→ Description of the task:
Retype, with no changes, the stretch of lines from the one containing "table_header Pins [788, 421, 1122, 461]" through the one containing "table_cell 2 [453, 620, 787, 659]".

Collection entries:
((

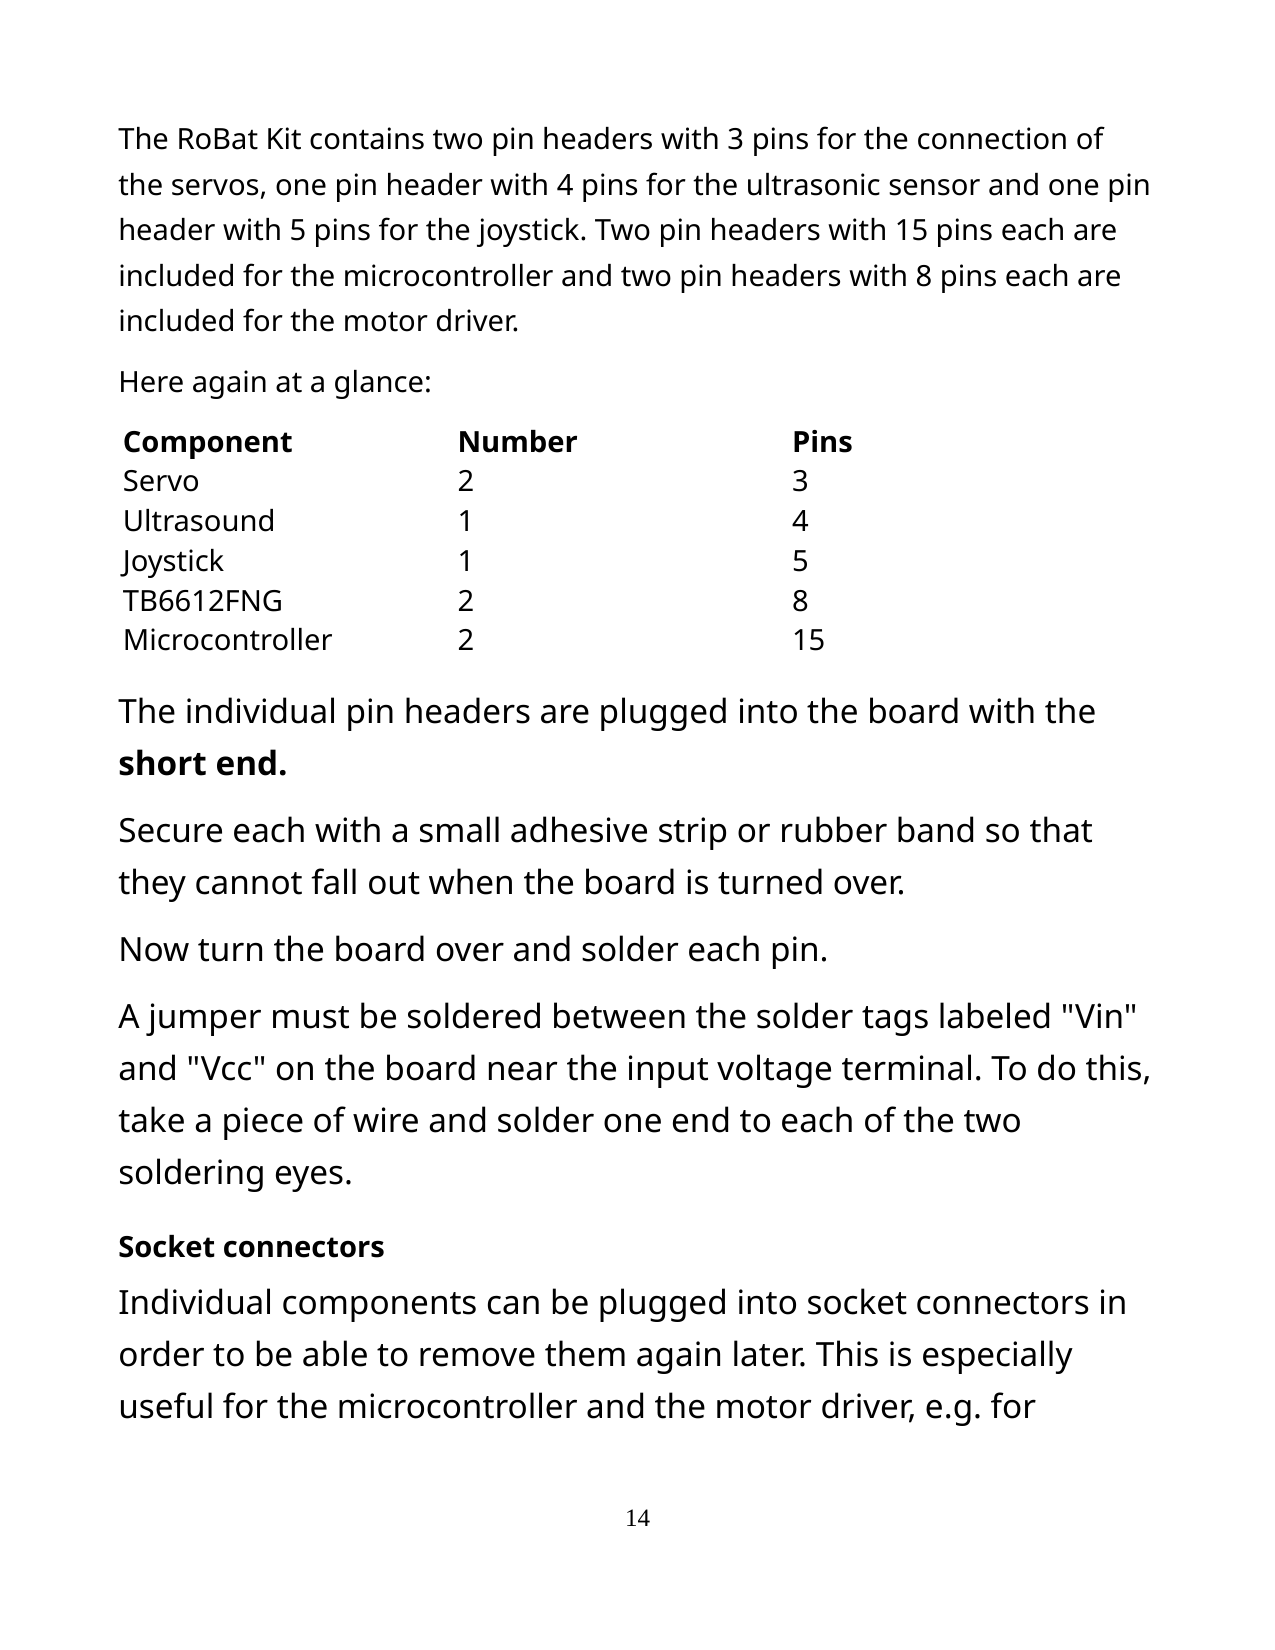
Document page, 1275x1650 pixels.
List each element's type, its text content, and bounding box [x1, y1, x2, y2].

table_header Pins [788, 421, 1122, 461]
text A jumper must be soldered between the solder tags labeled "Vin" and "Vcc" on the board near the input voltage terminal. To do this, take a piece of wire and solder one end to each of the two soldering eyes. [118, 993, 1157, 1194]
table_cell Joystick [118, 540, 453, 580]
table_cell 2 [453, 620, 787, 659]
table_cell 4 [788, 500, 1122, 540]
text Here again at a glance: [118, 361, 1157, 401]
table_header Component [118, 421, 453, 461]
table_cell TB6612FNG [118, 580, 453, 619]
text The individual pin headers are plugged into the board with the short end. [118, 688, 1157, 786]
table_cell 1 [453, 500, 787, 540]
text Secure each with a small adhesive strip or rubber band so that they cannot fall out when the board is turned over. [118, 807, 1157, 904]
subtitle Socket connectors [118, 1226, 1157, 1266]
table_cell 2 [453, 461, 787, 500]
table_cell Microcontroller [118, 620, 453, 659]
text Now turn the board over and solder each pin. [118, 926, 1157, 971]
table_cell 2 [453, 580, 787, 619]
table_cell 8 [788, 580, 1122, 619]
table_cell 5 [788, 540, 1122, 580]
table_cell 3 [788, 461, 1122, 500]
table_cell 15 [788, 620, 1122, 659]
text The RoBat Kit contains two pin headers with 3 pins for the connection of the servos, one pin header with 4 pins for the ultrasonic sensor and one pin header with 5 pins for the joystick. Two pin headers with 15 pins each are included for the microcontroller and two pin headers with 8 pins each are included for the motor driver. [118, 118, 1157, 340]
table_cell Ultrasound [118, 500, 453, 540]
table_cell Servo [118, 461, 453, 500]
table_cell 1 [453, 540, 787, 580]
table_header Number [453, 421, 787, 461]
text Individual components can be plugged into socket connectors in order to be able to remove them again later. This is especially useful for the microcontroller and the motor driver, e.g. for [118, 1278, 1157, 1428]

))
((

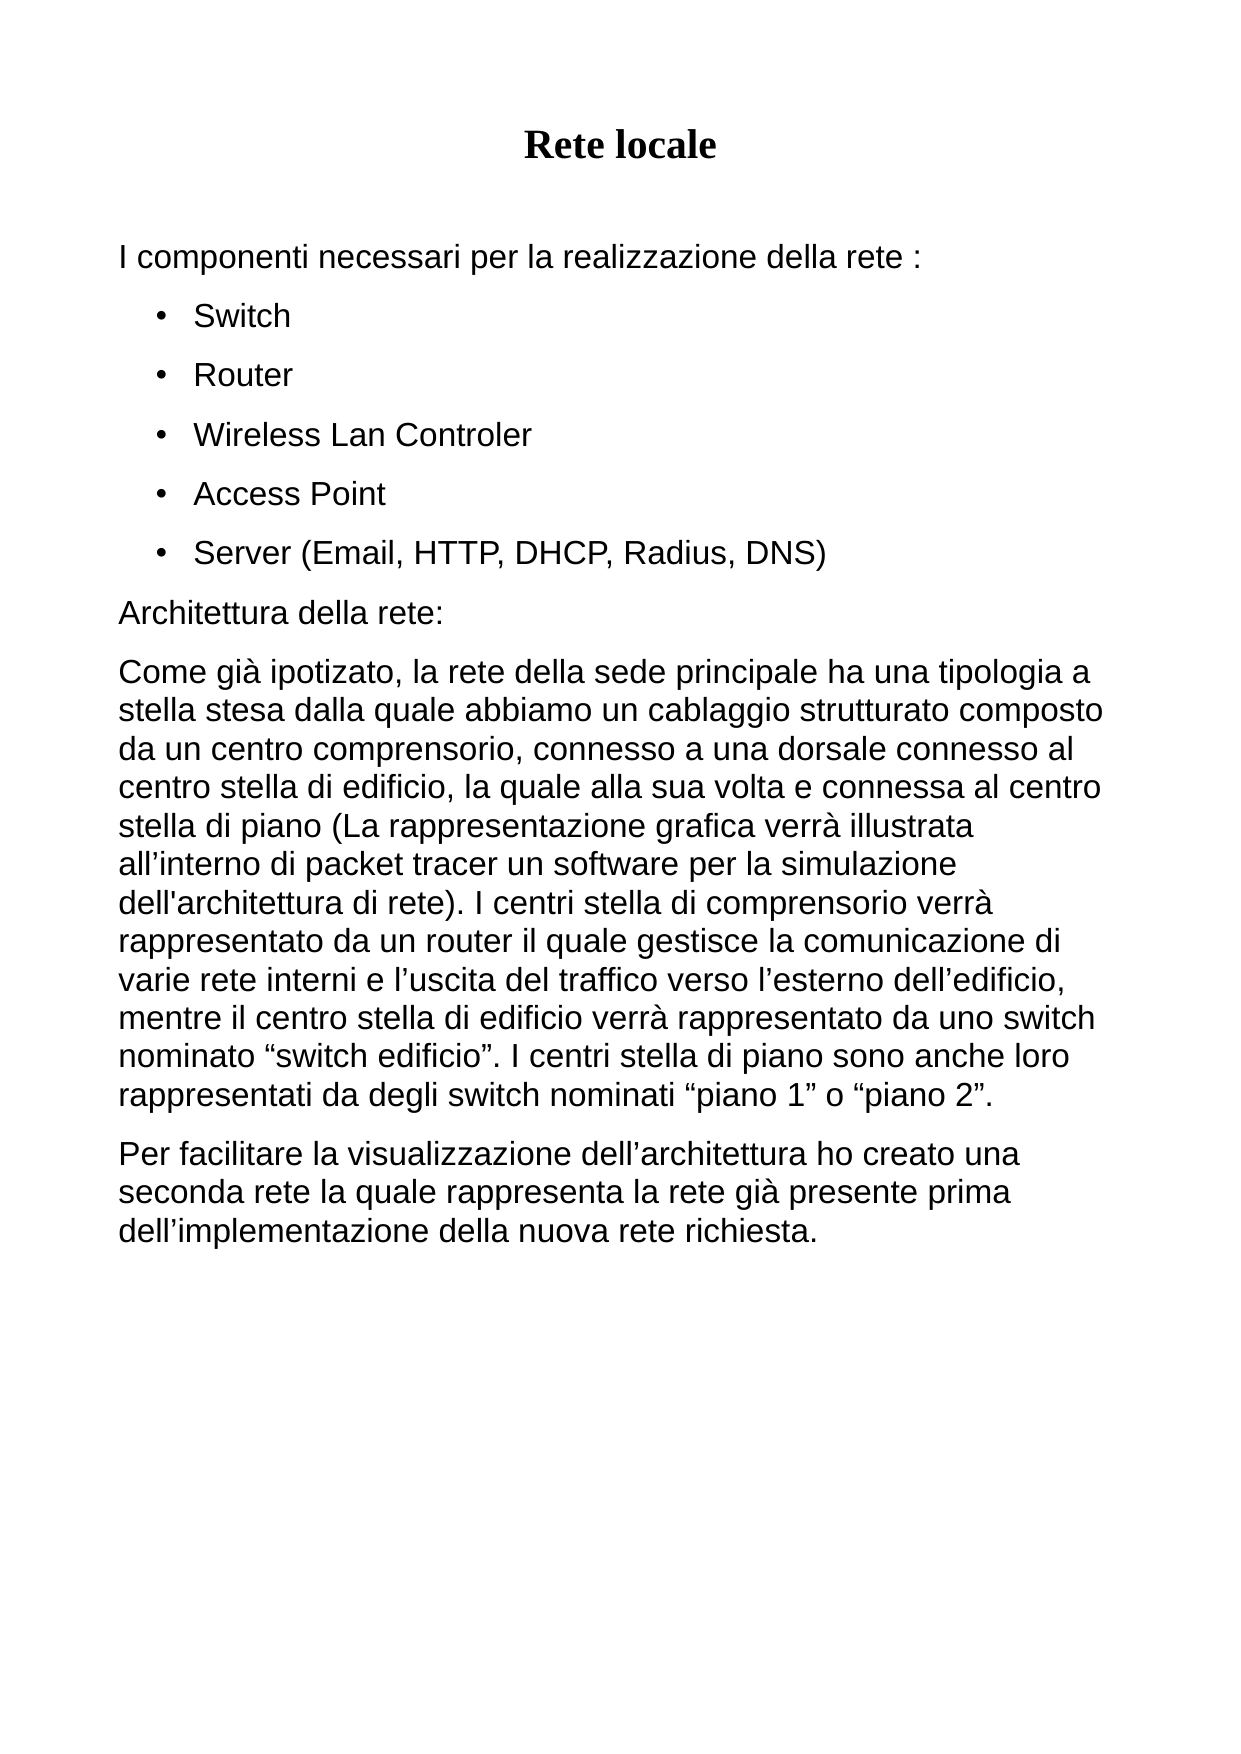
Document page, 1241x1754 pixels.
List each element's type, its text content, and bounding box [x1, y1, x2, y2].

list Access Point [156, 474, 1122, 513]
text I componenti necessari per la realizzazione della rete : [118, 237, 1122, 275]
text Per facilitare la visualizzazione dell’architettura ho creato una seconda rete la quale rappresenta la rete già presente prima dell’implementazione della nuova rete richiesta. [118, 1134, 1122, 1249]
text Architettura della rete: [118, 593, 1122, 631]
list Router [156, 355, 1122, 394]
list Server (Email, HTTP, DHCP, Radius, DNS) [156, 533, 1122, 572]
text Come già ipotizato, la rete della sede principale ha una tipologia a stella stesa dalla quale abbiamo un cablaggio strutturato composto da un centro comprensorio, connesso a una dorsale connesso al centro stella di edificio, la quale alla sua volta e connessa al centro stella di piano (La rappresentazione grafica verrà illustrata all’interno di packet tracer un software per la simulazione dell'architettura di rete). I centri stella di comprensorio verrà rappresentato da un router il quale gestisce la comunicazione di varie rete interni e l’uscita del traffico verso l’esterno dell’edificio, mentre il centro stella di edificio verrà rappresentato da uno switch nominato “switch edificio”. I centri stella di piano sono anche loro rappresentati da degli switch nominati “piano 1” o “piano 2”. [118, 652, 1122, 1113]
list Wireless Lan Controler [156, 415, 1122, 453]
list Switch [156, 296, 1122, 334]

))

→ Solution to the problem:
table_header Pins [788, 421, 1122, 461]
text A jumper must be soldered between the solder tags labeled "Vin" and "Vcc" on the board near the input voltage terminal. To do this, take a piece of wire and solder one end to each of the two soldering eyes. [118, 993, 1157, 1194]
table_cell Joystick [118, 540, 453, 580]
table_cell 2 [453, 620, 787, 659]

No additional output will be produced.